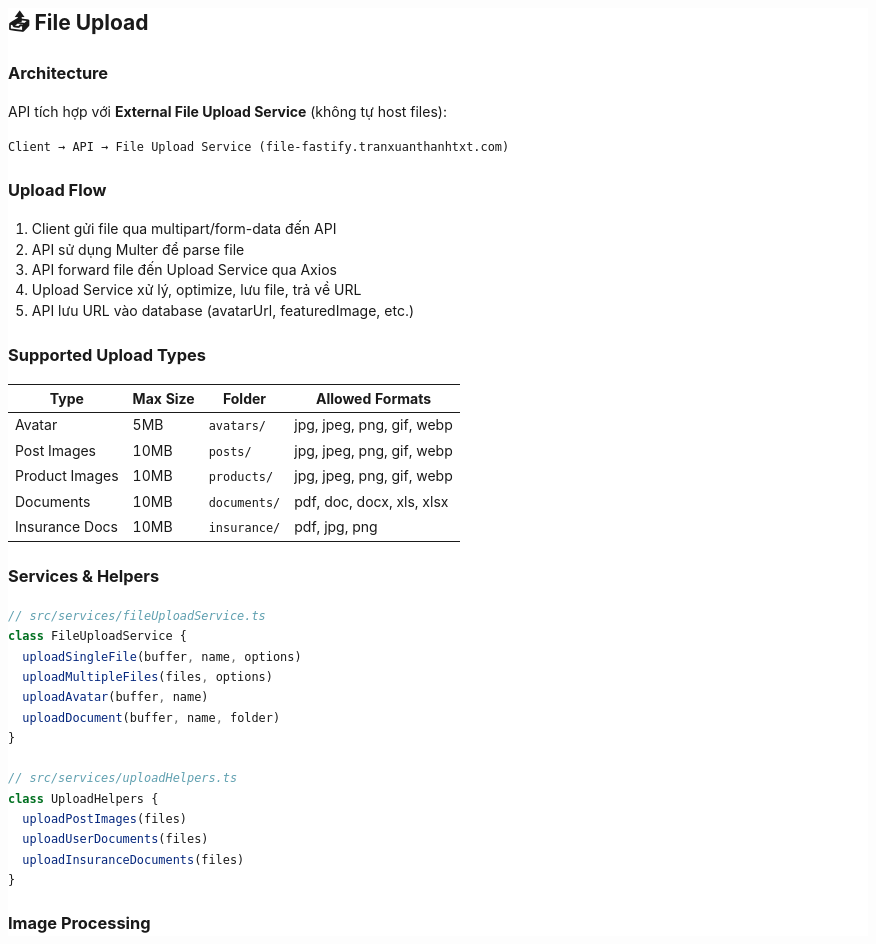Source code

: 
## 📤 File Upload

### **Architecture**

API tích hợp với **External File Upload Service** (không tự host files):

```
Client → API → File Upload Service (file-fastify.tranxuanthanhtxt.com)
```

### **Upload Flow**

1. Client gửi file qua multipart/form-data đến API
2. API sử dụng Multer để parse file
3. API forward file đến Upload Service qua Axios
4. Upload Service xử lý, optimize, lưu file, trả về URL
5. API lưu URL vào database (avatarUrl, featuredImage, etc.)

### **Supported Upload Types**

| Type           | Max Size | Folder       | Allowed Formats           |
| -------------- | -------- | ------------ | ------------------------- |
| Avatar         | 5MB      | `avatars/`   | jpg, jpeg, png, gif, webp |
| Post Images    | 10MB     | `posts/`     | jpg, jpeg, png, gif, webp |
| Product Images | 10MB     | `products/`  | jpg, jpeg, png, gif, webp |
| Documents      | 10MB     | `documents/` | pdf, doc, docx, xls, xlsx |
| Insurance Docs | 10MB     | `insurance/` | pdf, jpg, png             |

### **Services & Helpers**

```typescript
// src/services/fileUploadService.ts
class FileUploadService {
  uploadSingleFile(buffer, name, options)
  uploadMultipleFiles(files, options)
  uploadAvatar(buffer, name)
  uploadDocument(buffer, name, folder)
}

// src/services/uploadHelpers.ts
class UploadHelpers {
  uploadPostImages(files)
  uploadUserDocuments(files)
  uploadInsuranceDocuments(files)
}
```

### **Image Processing**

* _PROBLEM DETAILS_: Please report all lines in the entries where "buffer" appears.

* _REPLY_:
  uploadSingleFile(buffer, name, options)
  uploadAvatar(buffer, name)
  uploadDocument(buffer, name, folder)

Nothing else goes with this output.